▶ _Sezione del documento_
La particolarità di questo romanzo e che, se da un lato si parla del problema, dall’altro si offre una soluzione, il che permise alle tante “ Violette” che lo lessero di affrontare e, spesso, risolvere la loro timidezza e di darne testimonianza con immutata gratitudine all’Autrice che le aiutò così validamente  a superare la loro mancanza di autostima.[4]

Influenza della pedagogia steineriana

Non si può escludere che l’Autrice, che nonostante il suo carattere brillante e determinato, era per sua stessa ammissione  molto timida,[5]  si sia rifatta, per  aiutare la protagonista  ad affrontare tutte le sue  difficoltà, alla pedagogia di Rudolf  Steiner, noto in Italia tramite le traduzioni della scrittrice Lina Scwartz[6], che era una grande amica di Rinaldo Kufferle[7], marito di Giana Anguisola

Rudolf Steiner (Murakiraly, 25/1/1861 – Dornach, 30/3/1925) è stato un filosofo e pedagogista austriaco. Fu il fondatore dell’ Antroposofia, intesa come percorso spirituale e filosofico,  una “ via della conoscenza che vorrebbe condurre lo spirituale che è nell’uomo allo spirituale che è nell’universo” ( STEINER Rudolf , Anthropological Leading Thoughts, London, Rudolf Steiner Press, 1924). Fu anche il fondatore della Pedagogia Wardolf ( la prima scuola ad essa ispirata nacque a Stoccarda nel 1919 su richiesta di Emil Milt, direttore della fabbrica di sigarette Wardolf Astoria, per i figli degli operai.)

Lo scopo di questa pedagogia è quello di educare in modo armonico e di sviluppare le facoltà cognitive-intellettuali (pensiero), quelle creativo-artistiche ( sentimento) e quelle pratico- artigianali (volontà) dell’allievo. Gli insegnanti hanno l’obiettivo di adattare continuamente le modalità di insegnamento ad una più profonda comprensione dell’individualità dell’allievo di cui  intendono sviluppare sentimenti, volontà ed intelligenza.

Nel romanzo i principi pedagogici steineriani sono  seguiti  dalla mentore di Violetta, la Signora A, sotto il cui pseudonimo si nasconde la stessa Autrice. Scegliendo Violetta come giovane collaboratrice del Corriere dei Piccoli per scrivere una pagina su quello che interessa le ragazzine, la Signora A le offre di poter realizzare il suo sogno che è quello di diventare giornalista. Inoltre le propone una Pagella della Timidezza, dove le darà  di volta in volta il  voto in base al suo comportamento in varie situazioni.  Questo le permetterà di esercitare la sua volontà sempre più atrofizzata e di controllare la timidezza a cui per troppo tempo ha lasciato campo libero.

▶ _Dati_
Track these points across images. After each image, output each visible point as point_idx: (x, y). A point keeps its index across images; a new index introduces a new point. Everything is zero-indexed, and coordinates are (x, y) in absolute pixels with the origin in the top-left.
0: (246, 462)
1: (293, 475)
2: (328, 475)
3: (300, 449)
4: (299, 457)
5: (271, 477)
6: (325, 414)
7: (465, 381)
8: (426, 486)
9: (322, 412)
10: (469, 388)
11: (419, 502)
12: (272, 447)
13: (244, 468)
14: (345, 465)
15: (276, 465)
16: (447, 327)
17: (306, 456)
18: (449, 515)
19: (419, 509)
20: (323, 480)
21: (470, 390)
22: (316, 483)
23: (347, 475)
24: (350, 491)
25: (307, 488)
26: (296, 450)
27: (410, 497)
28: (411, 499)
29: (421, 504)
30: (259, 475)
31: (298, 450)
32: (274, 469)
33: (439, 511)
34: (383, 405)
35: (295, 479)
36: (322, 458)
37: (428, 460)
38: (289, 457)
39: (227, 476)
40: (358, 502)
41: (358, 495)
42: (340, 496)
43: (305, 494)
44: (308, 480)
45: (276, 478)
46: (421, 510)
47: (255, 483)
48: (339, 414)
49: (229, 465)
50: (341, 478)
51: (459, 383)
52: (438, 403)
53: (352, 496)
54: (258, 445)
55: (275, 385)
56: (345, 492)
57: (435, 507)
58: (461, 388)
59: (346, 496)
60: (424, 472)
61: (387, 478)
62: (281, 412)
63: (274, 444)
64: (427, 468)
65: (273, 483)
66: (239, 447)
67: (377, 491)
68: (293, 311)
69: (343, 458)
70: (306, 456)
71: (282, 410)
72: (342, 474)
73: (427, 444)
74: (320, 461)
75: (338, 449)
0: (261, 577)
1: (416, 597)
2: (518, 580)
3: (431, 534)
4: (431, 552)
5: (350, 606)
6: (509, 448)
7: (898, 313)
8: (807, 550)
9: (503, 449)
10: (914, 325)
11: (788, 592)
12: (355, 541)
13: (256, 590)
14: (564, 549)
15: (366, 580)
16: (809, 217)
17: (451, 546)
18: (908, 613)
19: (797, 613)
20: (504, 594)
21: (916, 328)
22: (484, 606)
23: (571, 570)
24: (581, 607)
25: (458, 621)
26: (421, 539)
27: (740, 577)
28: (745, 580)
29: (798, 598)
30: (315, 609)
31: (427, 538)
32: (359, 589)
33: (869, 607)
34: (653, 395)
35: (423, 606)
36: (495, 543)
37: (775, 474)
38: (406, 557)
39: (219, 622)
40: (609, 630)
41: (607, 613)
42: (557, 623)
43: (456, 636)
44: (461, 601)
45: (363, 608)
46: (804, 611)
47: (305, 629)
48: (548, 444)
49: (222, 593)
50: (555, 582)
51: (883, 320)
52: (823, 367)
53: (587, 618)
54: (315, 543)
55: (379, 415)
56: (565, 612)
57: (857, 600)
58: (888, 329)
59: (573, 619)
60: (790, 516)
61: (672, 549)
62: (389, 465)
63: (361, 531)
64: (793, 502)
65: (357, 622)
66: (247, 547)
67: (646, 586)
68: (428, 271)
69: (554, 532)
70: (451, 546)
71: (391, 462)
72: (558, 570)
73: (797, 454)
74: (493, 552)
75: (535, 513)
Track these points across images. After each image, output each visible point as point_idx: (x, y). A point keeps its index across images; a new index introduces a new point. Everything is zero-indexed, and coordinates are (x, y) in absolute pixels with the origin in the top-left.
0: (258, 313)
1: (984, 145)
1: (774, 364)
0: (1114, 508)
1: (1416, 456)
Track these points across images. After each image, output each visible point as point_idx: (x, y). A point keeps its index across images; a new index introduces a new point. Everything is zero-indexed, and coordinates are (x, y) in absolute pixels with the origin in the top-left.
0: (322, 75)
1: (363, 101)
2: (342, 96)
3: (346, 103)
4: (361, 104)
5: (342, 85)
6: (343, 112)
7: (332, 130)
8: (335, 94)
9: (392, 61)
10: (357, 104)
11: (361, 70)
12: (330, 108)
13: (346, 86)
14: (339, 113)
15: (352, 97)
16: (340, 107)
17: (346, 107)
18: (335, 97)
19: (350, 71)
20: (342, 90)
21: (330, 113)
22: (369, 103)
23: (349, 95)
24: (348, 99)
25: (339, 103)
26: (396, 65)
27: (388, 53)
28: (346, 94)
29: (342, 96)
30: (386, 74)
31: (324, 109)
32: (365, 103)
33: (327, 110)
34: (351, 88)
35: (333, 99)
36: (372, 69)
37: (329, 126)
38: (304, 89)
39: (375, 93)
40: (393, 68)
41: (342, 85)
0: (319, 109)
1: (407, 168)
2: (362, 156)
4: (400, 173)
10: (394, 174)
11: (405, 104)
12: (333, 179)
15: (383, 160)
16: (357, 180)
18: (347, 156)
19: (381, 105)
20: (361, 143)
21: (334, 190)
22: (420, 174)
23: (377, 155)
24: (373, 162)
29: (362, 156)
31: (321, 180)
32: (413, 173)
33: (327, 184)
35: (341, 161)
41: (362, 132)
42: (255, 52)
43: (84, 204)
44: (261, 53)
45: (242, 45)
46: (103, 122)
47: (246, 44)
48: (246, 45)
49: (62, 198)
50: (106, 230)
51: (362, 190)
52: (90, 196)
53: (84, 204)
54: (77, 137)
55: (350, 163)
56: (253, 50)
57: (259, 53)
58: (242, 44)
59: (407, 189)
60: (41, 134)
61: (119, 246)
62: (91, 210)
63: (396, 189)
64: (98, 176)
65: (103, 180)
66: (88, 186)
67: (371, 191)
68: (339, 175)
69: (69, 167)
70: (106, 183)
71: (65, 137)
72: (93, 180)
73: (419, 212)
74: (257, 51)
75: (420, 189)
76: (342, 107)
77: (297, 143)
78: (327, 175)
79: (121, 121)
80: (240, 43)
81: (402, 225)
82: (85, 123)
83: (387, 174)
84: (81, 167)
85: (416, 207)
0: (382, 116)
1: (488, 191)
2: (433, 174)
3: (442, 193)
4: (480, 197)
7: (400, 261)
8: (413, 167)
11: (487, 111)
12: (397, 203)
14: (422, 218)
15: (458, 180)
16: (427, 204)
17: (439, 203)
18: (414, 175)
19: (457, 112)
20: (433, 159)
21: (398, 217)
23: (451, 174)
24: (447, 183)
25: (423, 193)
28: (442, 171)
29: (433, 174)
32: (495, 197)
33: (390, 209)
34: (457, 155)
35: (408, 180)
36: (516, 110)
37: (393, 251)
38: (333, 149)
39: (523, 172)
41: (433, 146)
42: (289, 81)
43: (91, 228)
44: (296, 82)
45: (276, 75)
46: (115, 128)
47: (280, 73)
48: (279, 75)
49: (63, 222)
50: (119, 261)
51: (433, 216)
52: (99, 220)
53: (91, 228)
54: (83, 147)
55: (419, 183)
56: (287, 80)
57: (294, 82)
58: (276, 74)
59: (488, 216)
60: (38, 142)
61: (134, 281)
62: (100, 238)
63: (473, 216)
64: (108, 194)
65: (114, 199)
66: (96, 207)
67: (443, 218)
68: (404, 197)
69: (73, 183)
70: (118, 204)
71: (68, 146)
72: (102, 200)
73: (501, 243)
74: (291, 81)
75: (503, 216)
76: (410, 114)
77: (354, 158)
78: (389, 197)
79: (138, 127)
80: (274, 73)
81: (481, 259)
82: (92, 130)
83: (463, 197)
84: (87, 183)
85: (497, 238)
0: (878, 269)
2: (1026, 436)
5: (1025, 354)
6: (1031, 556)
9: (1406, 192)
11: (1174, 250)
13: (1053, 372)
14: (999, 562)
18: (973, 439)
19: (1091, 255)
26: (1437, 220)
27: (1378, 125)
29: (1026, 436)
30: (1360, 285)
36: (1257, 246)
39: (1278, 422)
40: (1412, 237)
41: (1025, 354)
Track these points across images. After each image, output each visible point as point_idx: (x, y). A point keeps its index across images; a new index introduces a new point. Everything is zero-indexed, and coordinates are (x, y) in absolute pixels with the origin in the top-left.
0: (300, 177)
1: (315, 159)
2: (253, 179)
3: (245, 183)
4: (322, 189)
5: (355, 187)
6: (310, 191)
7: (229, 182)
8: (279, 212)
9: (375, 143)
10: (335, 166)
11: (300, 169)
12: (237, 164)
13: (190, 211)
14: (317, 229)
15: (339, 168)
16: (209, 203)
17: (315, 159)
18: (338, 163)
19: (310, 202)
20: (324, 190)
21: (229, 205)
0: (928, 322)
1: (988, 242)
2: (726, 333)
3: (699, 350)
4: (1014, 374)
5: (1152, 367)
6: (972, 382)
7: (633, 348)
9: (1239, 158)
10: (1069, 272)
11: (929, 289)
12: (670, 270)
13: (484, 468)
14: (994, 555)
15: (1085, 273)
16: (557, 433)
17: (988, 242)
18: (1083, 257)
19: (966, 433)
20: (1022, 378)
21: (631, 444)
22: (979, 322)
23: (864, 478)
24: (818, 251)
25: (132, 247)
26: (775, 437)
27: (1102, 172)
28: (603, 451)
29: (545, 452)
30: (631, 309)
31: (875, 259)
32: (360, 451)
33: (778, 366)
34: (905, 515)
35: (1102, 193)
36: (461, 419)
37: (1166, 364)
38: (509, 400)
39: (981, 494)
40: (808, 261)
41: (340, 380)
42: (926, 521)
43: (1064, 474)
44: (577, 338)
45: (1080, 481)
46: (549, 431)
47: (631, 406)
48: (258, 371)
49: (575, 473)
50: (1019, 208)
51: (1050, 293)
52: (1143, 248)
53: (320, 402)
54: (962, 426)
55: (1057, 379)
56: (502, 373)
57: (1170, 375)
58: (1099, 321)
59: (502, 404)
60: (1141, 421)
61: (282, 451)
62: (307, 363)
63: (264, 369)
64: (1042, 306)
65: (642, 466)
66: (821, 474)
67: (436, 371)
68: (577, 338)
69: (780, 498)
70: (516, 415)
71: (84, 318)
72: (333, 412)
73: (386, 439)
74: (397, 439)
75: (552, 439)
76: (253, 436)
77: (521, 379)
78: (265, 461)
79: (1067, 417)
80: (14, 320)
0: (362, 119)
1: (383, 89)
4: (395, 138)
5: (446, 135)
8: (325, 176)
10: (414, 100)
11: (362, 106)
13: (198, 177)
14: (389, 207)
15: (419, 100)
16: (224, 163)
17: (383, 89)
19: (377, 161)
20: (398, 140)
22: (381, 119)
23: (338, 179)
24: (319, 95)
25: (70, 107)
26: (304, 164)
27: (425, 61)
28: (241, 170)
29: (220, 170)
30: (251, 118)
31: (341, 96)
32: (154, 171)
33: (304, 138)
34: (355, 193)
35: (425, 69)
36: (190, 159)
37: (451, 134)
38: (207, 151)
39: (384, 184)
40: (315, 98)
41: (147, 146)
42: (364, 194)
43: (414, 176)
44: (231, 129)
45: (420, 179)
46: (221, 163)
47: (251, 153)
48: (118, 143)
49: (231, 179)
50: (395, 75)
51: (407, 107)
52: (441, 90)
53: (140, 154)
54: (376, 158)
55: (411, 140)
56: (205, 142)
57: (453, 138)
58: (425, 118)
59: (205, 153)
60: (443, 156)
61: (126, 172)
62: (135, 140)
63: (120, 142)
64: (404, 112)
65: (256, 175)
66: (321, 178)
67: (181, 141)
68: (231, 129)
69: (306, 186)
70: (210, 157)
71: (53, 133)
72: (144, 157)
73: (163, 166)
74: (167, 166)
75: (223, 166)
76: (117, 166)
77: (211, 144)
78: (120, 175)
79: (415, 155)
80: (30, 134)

▶ _Consegna 1_
Traduci in inglese questa frase della sezione del documento: «Questo le permetterà di esercitare la sua volontà sempre più atrofizzata e di controllare la timidezza a cui per troppo tempo ha lasciato campo libero.»
▶ _Consegna 2_
Scrivi il seguito della sezione del documento sul romanzo di Violetta e sulla pedagogia steineriana, partendo dopo la sua ultima frase.
Il materiale non ha alcun ruolo in questo lavoro.

▶ _Risposta scritta 1_
This will allow her to exercise her increasingly atrophied will and to control the shyness to which she has for too long given free rein.

▶ _Risposta scritta 2_
Così, un passo alla volta, Violetta affronta situazioni che prima l’avrebbero vista paurosa e ritrosa: dal fronteggiare l’eterna antagonista, la compagna di classe Calligaris, ad ottenere dal ricco zio della sua giovane supplente di matematica la promessa di  finanziare gli studi post laurea della nipote che vuol fare la ricercatrice. Dal riuscire ad ottenere il permesso per una festicciola in casa tra amiche al costituire addirittura un Club dei Timidi per i ragazzi e le ragazze della scuola che, per vari motivi, soffrivano del suo stesso problema.

 

[1] Italo Calvino (Santiago del Las Vegas de La Habana, Cuba, 15/10/1923 – Siena, 19/9/1985) è stato un grande scrittore e giornalista italiano. Questa definizione di romanzo classico si trova nel suo volume Perché leggere i classici, Oscar Mondadori, Milano, 1995.

[2][2] Il termine  <<briosa>> riferita alla scrittrice si trova nel volume di Sabrina Fava  <<Dal Corriere dei Piccoli >> Giana Anguissola scrittrice per ragazzi, Vita e Pensiero, Milano, 2009.

[3] IL termine <<bullismo>> ed i primi libri sull’argomento compaiono a partire dagli anni settanta. Tra i primi quello dell’autore norvegese Dan Olweus  Bullismo a scuola. Ragazzi oppressi, ragazzi che opprimono, Giunti, Firenze, 1996

[4] Una per tutte la scrittrice Tiziana Colosimo, vincitrice del Primo Premio, III Ed. del Concorso Letterario Nazionale Giana Anguissola, Travo, 2012 che lo scrive in Giana Anguissola: tra le sue pagine profumo di modernità, AA.VV Giana Anguissola alla riscoperta di una grande scrittrice per ragazzi   Atti del Convegno, Roma 10 marzo 2014, Mursia, Milano, 2015.

[5] In alcuni ricordi inediti dell’Autrice si legge: “ …il mio temperamento timidissimo […]Come tutti i timidi che si sforzano di superarsi finivo poi per sembrare sfrontata, spiritosa […]la “tanto vivace”, di ritorno da Milano, riposava mezza giornata al buio, con una fascia di acqua e aceto intorno alla testa, per lo sforzo d’apparire disinvolta davanti a quegli uomini importanti che in realtà le mettevano una soggezione maledetta”. Gianfranca Mursia Re, Presentazione, in Storie di ragazze, Mursia, Milano, 1973.

[6] Lina Schwarz ( Verona, 20/3/1876 – Arcisate, 24/11/1947) è stata una scrittrice e traduttrice italiana.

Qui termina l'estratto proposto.